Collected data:
----------
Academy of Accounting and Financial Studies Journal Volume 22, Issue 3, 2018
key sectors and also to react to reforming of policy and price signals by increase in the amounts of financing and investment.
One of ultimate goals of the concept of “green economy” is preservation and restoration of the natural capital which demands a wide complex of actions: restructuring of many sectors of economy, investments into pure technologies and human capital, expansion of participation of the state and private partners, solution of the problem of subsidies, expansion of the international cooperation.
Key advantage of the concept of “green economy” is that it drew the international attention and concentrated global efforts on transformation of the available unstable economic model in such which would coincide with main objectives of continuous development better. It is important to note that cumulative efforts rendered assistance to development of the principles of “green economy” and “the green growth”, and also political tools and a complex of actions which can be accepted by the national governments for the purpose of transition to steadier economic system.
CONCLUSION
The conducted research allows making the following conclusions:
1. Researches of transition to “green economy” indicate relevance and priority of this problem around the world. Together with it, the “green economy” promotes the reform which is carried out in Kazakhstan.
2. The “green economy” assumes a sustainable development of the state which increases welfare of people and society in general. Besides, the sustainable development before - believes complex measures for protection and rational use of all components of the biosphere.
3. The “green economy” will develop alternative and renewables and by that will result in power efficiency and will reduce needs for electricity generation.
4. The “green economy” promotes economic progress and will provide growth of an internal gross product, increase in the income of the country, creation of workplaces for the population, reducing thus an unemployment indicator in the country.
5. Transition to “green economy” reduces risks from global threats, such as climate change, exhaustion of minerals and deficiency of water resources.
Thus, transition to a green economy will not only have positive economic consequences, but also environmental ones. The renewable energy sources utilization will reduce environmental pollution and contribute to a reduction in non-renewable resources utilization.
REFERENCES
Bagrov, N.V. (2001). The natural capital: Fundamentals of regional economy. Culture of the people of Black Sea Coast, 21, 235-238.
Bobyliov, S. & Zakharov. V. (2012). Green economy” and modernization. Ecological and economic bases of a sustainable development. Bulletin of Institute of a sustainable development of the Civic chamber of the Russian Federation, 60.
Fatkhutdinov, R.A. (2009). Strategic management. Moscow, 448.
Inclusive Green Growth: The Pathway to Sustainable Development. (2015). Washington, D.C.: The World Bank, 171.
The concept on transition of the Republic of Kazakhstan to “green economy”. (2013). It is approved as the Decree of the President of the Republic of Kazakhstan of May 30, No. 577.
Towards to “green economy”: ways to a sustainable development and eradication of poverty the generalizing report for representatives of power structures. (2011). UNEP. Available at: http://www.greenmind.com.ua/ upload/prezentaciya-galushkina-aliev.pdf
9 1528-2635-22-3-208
----------
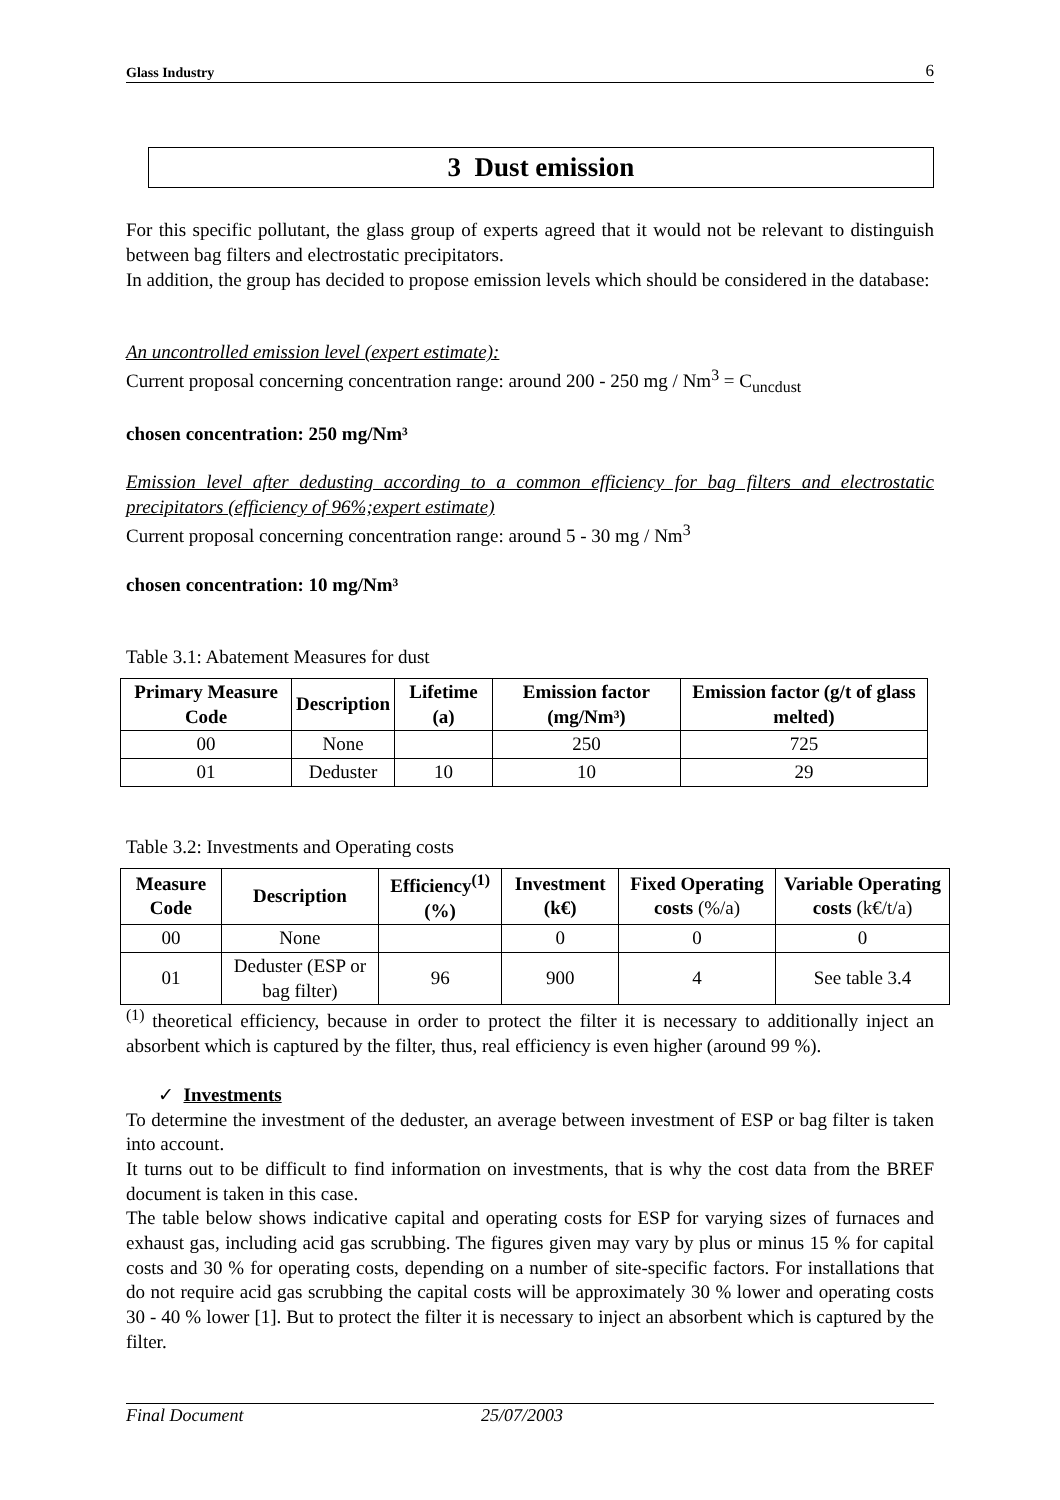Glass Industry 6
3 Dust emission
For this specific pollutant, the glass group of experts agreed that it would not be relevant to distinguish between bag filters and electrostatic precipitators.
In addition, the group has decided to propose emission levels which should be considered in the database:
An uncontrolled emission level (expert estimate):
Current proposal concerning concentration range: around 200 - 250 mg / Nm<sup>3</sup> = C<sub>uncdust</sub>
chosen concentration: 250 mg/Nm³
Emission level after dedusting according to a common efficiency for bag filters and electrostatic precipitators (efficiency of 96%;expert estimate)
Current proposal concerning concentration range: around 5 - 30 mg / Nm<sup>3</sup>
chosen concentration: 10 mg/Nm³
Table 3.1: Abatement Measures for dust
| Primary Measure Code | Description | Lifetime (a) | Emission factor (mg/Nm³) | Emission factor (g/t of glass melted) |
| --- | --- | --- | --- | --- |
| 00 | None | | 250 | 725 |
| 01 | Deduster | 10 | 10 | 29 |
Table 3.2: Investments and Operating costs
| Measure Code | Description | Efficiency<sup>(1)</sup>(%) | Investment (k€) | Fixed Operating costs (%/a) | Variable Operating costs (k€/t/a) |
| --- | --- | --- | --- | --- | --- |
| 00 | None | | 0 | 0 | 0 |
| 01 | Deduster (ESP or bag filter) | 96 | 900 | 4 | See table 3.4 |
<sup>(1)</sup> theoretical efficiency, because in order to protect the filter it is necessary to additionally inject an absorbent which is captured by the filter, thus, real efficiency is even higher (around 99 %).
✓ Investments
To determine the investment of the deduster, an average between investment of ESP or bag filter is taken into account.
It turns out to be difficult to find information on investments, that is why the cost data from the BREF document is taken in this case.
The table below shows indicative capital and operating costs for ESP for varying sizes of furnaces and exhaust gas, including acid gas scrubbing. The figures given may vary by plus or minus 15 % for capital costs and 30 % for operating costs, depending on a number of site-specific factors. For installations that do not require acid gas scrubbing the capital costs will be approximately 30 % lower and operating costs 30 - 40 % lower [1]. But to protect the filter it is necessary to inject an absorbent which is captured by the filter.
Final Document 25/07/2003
----------
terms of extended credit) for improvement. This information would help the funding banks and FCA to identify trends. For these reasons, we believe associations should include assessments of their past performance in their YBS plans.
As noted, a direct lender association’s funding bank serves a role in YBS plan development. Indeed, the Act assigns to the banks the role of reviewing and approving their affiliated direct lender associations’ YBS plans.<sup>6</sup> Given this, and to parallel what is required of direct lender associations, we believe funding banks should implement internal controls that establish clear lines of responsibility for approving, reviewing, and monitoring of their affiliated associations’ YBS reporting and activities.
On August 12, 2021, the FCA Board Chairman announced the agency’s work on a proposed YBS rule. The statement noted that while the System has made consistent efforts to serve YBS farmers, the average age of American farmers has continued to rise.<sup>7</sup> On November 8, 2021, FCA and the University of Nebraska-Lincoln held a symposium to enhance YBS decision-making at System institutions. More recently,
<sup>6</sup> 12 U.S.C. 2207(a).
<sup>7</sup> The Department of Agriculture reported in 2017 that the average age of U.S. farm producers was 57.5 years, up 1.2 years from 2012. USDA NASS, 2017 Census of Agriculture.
----------
Task details:
Out of the entries above, write out only the lines between the line holding "None | | 0 |" and the line holding "Final Document 25/07/2003", inclusive, each exactly as given.

Response area:
| 00 | None | | 0 | 0 | 0 |
| 01 | Deduster (ESP or bag filter) | 96 | 900 | 4 | See table 3.4 |
<sup>(1)</sup> theoretical efficiency, because in order to protect the filter it is necessary to additionally inject an absorbent which is captured by the filter, thus, real efficiency is even higher (around 99 %).
✓ Investments
To determine the investment of the deduster, an average between investment of ESP or bag filter is taken into account.
It turns out to be difficult to find information on investments, that is why the cost data from the BREF document is taken in this case.
The table below shows indicative capital and operating costs for ESP for varying sizes of furnaces and exhaust gas, including acid gas scrubbing. The figures given may vary by plus or minus 15 % for capital costs and 30 % for operating costs, depending on a number of site-specific factors. For installations that do not require acid gas scrubbing the capital costs will be approximately 30 % lower and operating costs 30 - 40 % lower [1]. But to protect the filter it is necessary to inject an absorbent which is captured by the filter.
Final Document 25/07/2003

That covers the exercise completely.